▸ **What the task asks**
Copy every entry below verbatim, except for images.

Extracted records
+++

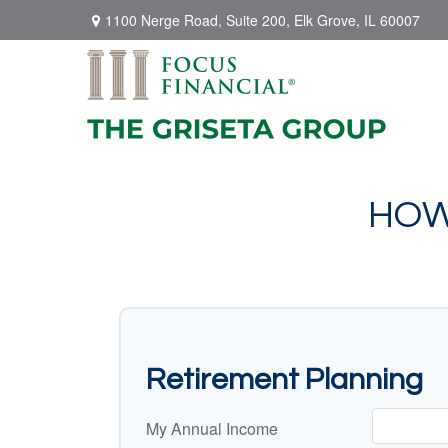
1100 Nerge Road,
Suite 200,
Elk Grove,
IL
60007
HOW
Retirement Planning
My Annual Income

+++

▸ **Expected answer**
1100 Nerge Road,
Suite 200,
Elk Grove,
IL
60007
HOW
Retirement Planning
My Annual Income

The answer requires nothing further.